For now, let's just print them:

    for &(id, ref interface, version) in &env.globals {
        println!("{: >4} {} ({})", id, interface, version);
    }
}

Then, running it in a weston session, I get that on my computer:

   1 wl_compositor (3)
   2 wl_subcompositor (1)
   3 wl_scaler (2)
   4 wl_text_input_manager (1)
   5 wl_data_device_manager (1)
   6 wl_shm (1)
   7 wl_drm (2)
   8 wl_seat (4)
   9 wl_input_method (1)
  10 wl_output (2)
  11 wl_input_panel (1)
  12 wl_shell (1)
  13 xdg_shell (1)
  14 desktop_shell (3)
  15 screensaver (1)
  16 workspace_manager (1)
  17 screenshooter (1)

A few of these objects are not part of the core wayland protocol, and are still experimental, and so cannot yet be used with wayland_client.

Sample window

Okay, this article is getting long. But let's make a more elaborate example before I leave you, in order to do something visible!

As the example is getting a little big, I won't copy the whole file here, but you can view it on github.

The interesting things here are:

wayland_env!(WaylandEnv,
    compositor: WlCompositor,
    shell: WlShell,
    shm: WlShm
);

Here, we are using again the macro, but asking it to automatically bind 3 globals: wl_compositor, to create surfaces, wl_shell, which allows us to make surfaces into real windows, and wl_shm, which allows us to share memory with the compositor.

The WaylandEnv struct will get 3 new fields, named compositor, shell and shm of type Option<(T,u32)>, giving the object T and the version that was bound.
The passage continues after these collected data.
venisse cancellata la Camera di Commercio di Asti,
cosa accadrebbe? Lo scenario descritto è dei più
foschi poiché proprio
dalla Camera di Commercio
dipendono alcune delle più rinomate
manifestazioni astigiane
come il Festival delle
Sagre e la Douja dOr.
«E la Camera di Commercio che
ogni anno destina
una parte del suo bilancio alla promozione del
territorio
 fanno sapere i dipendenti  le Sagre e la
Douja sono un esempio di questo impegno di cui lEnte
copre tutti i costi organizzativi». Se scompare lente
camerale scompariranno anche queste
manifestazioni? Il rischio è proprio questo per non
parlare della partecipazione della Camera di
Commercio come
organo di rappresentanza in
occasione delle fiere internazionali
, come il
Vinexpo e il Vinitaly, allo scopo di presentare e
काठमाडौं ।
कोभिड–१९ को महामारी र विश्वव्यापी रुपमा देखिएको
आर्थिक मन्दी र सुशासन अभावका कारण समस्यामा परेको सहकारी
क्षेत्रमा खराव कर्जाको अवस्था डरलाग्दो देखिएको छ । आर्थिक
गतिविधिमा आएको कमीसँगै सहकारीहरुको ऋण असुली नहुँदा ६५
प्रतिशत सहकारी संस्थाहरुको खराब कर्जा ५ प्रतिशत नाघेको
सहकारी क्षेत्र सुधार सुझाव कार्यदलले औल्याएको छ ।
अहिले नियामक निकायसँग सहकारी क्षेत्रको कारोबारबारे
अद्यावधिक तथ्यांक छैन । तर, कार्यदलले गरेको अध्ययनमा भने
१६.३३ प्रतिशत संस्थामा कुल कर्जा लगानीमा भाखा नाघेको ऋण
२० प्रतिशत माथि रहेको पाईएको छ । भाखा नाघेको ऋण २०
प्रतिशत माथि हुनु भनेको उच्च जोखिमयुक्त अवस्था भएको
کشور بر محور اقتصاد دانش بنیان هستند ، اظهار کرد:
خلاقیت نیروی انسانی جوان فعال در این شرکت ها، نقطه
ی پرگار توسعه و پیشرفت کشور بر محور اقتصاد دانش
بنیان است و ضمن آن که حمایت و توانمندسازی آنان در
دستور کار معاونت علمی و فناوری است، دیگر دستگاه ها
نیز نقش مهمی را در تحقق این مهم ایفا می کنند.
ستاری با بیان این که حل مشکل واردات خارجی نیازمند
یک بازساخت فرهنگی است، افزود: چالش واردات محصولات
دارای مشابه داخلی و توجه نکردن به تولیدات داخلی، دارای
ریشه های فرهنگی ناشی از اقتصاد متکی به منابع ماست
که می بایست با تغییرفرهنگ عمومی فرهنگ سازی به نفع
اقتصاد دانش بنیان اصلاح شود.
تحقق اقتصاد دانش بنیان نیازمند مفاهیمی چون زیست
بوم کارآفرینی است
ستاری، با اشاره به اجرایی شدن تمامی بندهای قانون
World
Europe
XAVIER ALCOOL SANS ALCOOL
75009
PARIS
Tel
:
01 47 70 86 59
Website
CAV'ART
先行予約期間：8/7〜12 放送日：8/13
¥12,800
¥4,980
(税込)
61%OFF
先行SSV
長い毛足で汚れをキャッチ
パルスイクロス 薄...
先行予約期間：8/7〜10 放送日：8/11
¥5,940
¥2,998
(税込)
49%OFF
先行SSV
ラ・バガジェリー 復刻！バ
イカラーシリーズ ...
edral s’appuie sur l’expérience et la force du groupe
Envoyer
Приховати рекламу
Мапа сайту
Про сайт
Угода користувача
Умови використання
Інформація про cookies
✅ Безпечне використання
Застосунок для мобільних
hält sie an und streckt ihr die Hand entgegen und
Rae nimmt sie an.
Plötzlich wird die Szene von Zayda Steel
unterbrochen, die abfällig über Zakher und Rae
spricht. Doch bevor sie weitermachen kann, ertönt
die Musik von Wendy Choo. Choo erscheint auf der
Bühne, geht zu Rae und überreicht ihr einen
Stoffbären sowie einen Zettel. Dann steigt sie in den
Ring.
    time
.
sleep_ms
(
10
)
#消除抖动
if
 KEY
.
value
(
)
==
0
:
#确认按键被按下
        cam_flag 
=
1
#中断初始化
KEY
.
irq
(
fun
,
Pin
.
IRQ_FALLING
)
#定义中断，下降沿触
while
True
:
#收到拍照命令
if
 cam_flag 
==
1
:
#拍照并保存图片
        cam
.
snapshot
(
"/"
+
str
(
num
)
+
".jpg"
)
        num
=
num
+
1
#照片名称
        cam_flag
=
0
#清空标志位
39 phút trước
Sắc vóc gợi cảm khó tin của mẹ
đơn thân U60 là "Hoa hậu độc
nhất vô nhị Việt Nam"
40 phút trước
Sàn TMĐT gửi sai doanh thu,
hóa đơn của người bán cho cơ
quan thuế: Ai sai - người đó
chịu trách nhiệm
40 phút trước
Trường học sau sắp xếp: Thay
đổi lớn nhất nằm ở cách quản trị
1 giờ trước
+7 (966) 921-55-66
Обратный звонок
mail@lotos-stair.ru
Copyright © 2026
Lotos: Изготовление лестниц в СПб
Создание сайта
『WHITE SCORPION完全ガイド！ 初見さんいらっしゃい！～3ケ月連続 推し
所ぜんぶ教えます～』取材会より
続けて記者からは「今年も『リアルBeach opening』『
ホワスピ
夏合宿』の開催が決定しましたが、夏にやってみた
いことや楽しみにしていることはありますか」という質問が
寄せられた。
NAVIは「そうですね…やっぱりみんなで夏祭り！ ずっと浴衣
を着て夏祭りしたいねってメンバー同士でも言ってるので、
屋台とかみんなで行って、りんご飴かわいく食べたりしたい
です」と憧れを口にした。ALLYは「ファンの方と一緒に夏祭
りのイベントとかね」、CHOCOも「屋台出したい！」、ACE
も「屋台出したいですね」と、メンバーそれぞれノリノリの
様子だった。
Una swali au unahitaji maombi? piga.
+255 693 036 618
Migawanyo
The Option part means that the field will be None if no global of this type was advertised by the server.

As here we need all 3 without any version constraints (we'll use only version 1 of the interfaces), let's extract them in a quick and dirty way:

let compositor = env.compositor.as_ref().map(|o| &o.0).unwrap();
let shell = env.shell.as_ref().map(|o| &o.0).unwrap();
let shm = env.shm.as_ref().map(|o| &o.0).unwrap();

We then create two objects: a wl_surface to show some pixels on the screen, and a wl_shell_surface to give our surface the role of a toplevel surface (a simple window).

let surface = compositor.create_surface();
let shell_surface = shell.get_shell_surface(&surface);

Then, after writing some content to a tempfile (the pixels to be displayed), we create a memory pool on the file descriptor of this tempfile: it'll be the shared memory between the server and our client:

// 40_000 is the number of bytes to map
let pool = shm.create_pool(tmp.as_raw_fd(), 40_000);

After that, we create a buffer in this memory pool, mapping a part of this pool into a 100x100 rectangle:

// 400 is the number of bytes to jump between the start of 2 lines.
// The `as u32` here is necessary because of some missing things in the XML protocol
// files, but it should hopefully not be necessary any more in a few weeks.
let buffer = pool.create_buffer(0, 100, 100, 400, WlShmFormat::Argb8888 as u32);

Then, set the shell surface as toplevel (as opposed to popup or fullscreen):

shell_surface.set_toplevel();

We attach the buffer on the surface, to define its contents:

surface.attach(Some(&buffer), 0, 0);

And then we commit our changes to the server. None of them take effect before that.

surface.commit();

Finally we sync with the server to make sure all these requests are properly processed:

env.display.sync_roundtrip().unwrap();

And we just loop { }, to keep the window displayed.

What now?

Okay, this was quite simple, and we didn't handle a single event, not very crazy, is it?

But I'll stop here on this note, which is already quite long. A new one will follow using wayland-window and wayland-kbd to do something more fancy.

I the meanwhile, you can have a look on the example I wrote for these two crates: window example, keyboard example. These examples do not yet use the wayland_env! macro, this is a new addition I made and I have not updated them yet.